La défense européenne a aujourd’hui besoin d’une base technologique diversifiée, capable d’intégrer des expertises avancées dans des domaines tels que les capteurs, les logiciels, les communications sécurisées, les matériaux, les systèmes autonomes, la cybersécurité, l’énergie ou encore les solutions duales. Ce type de contribution n’entre généralement pas par la dernière étape du cycle, mais par le travail préalable de recherche, de validation et de coopération que l’EDF a précisément vocation à structurer.
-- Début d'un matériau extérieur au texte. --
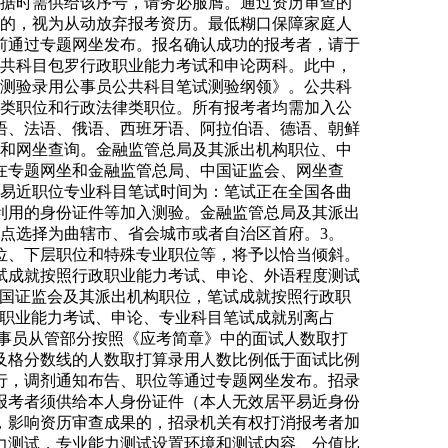
准考据时需供给该序号，请务必服膺。通过资历审查的
并缴费的，视为从动放弃报考资历。最低糊口保障家庭人
前通过专题网坐发布。报名确认成功的报考者，请于
理。公共科目包罗行政职业能力考试和申论两科。此中，
年度测验录用公事员公共科目笔试测验纲领》。公共科
理类职位和行政法律类职位。所有报考者均需加入公
语、法语、俄语、西班牙语、阿拉伯语、德语、朝鲜
坐和网坐查询。金融监管总局及其派出机构职位、中
在专题网坐和金融监管总局、中国证监会、网坐查
平易近职位专业科目笔试时间为：笔试正在全国各曲
利用的身份证件等加入测验。金融监管总局及其派出
点选择为曲辖市、省会城市或者自治区首府。3。
位、下层职位和特殊专业职位等，将予以恰当倾斜。
笔试成就按照行政职业能力考试、申论、外语程度测试
和中国证监会及其派出机构职位，笔试成就按照行政职
政职业能力考试、申论、专业科目笔试成就别离占
方公事员从管部分按照《应考简章》中的面试人数取打
及格分数线的人数取打算录用人数比例低于面试比例
行，调剂通知布告、职位等通过专题网坐发布。招录
报考者须供给本人身份证件（本人无效居平易近身份
，影响资历审查成果的，招录机关有权打消报考者加
力测试，专业能力测试设置环境和测试内容、分值比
Dans ce contexte, la question stratégique pour de nombreuses entreprises ne devrait pas être formulée en termes de substitution. Il ne s’agit pas de choisir entre l’EDF et la phase suivante du cycle, mais de comprendre ce programme comme l’étape nécessaire pour y accéder dans de meilleures conditions. La nuance est importante.
Les acteurs qui considèrent le fonds comme un simple calendrier d’appels à projets ont tendance à en sous-exploiter le potentiel. Ceux qui le perçoivent comme un outil de positionnement stratégique en maximisent véritablement la valeur.
Aujourd’hui, le principal risque n’est pas que l’EDF ait perdu de sa pertinence, mais qu’il soit éclipsé par l’intensité du débat qui l’entoure. Ce serait une conclusion erronée. Car pour de nombreuses entreprises innovantes, l’accès réel à l’écosystème européen de défense ne commence pas lorsqu’une capacité est déjà prête à être déployée, mais bien en amont : lorsqu’une technologie est validée, partagée et intégrée dans une logique européenne de coopération. Et cela reste, très clairement, le terrain propre de l’EDF.
Si l’Europe veut renforcer sa base technologique et assurer la continuité de ses priorités communes, la R&D collaborative restera une composante essentielle. Et si les entreprises souhaitent s’inscrire dans ce nouveau cycle avec crédibilité, ambition et perspective de long terme, elles auront tout intérêt à regarder non seulement où ce cycle se termine, mais surtout là où se construit et se valide réellement un positionnement européen durable. Aujourd’hui, cet espace porte toujours un nom clair : l’European Defence Fund.